Among the entries below, one line contains "Best Price Guarantee" and another contains "2023 S & D Consulting". Transcribe those two lines and every line between them, exactly.

* _Data supplied_:
● ● ● ●

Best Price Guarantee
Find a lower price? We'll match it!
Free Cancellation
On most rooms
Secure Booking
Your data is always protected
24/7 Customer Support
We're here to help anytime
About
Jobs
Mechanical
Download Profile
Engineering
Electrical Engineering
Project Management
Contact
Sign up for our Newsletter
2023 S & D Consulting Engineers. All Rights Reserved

● ● ● ●

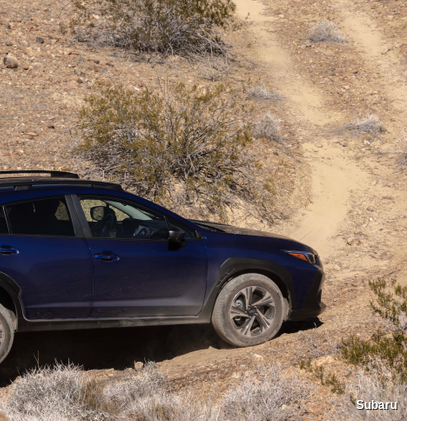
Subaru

● ● ● ●

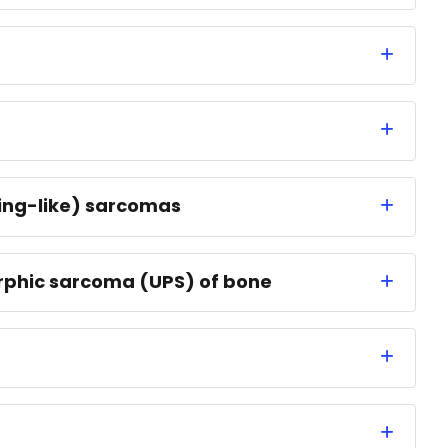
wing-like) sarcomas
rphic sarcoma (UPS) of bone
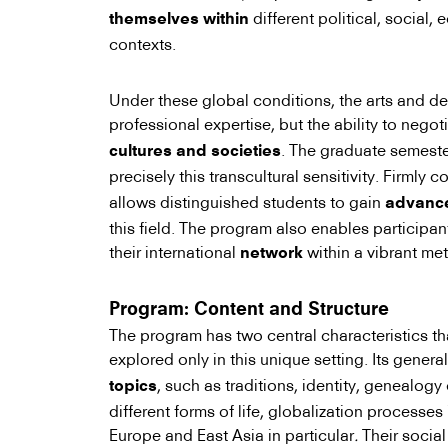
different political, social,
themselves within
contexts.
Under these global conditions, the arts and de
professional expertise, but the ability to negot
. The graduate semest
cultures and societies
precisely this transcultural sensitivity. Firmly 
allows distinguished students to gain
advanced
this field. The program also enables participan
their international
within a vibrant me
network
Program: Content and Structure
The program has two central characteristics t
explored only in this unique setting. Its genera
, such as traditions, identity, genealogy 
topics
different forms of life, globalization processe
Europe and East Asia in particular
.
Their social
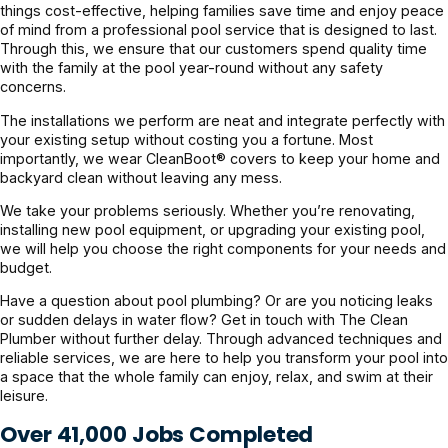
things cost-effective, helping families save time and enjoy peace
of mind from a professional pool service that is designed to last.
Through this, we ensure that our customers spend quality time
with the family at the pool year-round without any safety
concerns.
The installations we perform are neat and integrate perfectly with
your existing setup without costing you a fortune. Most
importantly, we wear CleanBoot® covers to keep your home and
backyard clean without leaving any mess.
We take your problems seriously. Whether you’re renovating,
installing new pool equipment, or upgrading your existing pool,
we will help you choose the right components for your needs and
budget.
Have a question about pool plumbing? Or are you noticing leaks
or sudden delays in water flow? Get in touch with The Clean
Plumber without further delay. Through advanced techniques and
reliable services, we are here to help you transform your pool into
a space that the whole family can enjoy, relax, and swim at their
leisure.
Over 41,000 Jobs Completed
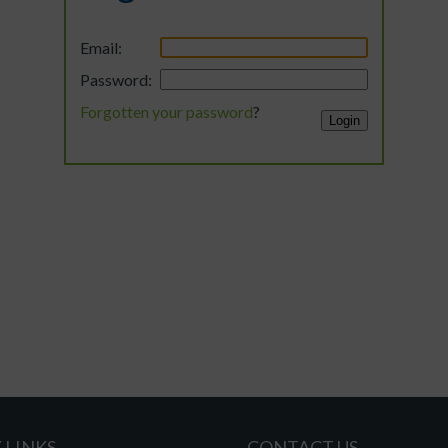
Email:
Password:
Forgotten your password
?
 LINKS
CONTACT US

● ● ● ●

* _Result below_:
Best Price Guarantee
Find a lower price? We'll match it!
Free Cancellation
On most rooms
Secure Booking
Your data is always protected
24/7 Customer Support
We're here to help anytime
About
Jobs
Mechanical
Download Profile
Engineering
Electrical Engineering
Project Management
Contact
Sign up for our Newsletter
2023 S & D Consulting Engineers. All Rights Reserved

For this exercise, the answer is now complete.